For New Year's Day, 2020, we started what we figured to be a new tradition, going out to someplace in Lansing that we'd heard about for ages. I imagine we'll try again when it's possible to try again.

The Turner-Dodge House, built in 1855 and rebuilt in 1903; it's maybe the oldest home in Lansing and is now a historical museum. This was our first time to it.

A Christmas tree! Every December (excepting 2020) they have a festival of trees with different groups bringing their own fanciful trees to just fill the house.

Here's one of of your more traditional if overstuffed tree designs.

Looking from the rear entrance of the house up one of its flights of stairs.

Trees set up in the dining room. Hey, we have that tablecloth!

A tree, I think by the League of Women Voters, that uses plush dolls to make the topper a riff on the Great Seal of Michigan.

Table settings in the dining room.

The R E Olds Museum's tree. So you see how comical the trees can get ... you think.

Musician playing in the living room; they'd have a couple of live entertainers over the day and I don't know if that was just for New Year's Day or if that was something for the whole festival.

You see back in January 2020 Elizabeth Warren was a candidate for President.

The room up front where they charged admission and one of the first trees you see there.

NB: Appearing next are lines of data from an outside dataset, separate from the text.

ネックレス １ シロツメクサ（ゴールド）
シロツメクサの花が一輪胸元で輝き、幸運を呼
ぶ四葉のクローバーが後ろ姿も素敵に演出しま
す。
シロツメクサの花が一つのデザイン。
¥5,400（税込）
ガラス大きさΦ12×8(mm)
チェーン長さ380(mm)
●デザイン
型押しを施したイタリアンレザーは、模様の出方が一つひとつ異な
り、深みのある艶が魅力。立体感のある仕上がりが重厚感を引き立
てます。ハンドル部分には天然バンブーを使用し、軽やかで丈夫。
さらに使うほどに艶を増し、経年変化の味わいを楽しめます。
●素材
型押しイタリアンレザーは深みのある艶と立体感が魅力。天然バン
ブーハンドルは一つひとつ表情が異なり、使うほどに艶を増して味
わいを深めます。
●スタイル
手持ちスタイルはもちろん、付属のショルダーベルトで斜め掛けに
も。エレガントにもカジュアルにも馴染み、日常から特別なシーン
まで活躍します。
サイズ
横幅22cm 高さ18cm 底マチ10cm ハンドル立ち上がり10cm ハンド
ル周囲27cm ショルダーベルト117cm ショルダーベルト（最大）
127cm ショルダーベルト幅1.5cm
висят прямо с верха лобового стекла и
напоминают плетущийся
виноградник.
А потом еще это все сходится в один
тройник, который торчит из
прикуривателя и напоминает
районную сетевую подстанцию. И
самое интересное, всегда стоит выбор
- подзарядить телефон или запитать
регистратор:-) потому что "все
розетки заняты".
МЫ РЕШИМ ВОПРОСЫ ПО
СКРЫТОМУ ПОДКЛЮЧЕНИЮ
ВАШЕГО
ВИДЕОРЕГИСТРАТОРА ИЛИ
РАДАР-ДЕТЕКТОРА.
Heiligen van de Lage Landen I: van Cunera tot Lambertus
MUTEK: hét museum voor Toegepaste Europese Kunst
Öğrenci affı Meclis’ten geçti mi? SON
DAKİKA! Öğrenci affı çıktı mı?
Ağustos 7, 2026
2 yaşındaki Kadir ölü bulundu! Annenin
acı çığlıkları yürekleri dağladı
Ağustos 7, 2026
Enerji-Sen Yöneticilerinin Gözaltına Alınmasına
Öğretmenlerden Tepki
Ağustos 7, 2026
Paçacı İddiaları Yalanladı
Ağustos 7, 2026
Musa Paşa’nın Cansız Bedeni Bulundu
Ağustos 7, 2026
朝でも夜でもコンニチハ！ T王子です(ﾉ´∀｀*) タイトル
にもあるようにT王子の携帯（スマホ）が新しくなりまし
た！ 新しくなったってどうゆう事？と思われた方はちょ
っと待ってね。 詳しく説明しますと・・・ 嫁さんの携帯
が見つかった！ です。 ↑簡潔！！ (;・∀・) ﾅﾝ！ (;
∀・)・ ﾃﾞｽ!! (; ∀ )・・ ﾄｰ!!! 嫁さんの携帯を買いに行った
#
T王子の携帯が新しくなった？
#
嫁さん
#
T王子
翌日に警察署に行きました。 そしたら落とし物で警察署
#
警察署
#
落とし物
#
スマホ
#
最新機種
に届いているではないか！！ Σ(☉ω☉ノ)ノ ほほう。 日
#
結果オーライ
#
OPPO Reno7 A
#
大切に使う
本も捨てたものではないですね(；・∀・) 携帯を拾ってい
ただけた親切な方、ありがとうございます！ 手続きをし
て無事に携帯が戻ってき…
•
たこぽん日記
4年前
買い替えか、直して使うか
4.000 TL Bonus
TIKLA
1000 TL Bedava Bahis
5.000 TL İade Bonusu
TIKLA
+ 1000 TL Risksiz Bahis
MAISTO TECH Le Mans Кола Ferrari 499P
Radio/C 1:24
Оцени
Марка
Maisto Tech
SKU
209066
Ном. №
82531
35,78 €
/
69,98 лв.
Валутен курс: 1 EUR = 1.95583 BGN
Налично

A photography club's tree, complete with a camera topper and rolls of film as garland.
Trivia: Ferdinand de Lesseps's attempt at building the Panama Canal cost an estimated 1,435,000,000 francs, about one billion francs more than the suez Canal cost. Source: The Path Between The Seas: The Creation of the Panama Canal: 1870 - 1914, David McCullough.
Currently Reading: Madame Blavatsky's Baboon: A History of the Mystics, Mediums, and Misfits Who Brought Spiritualism to America, Peter Washington.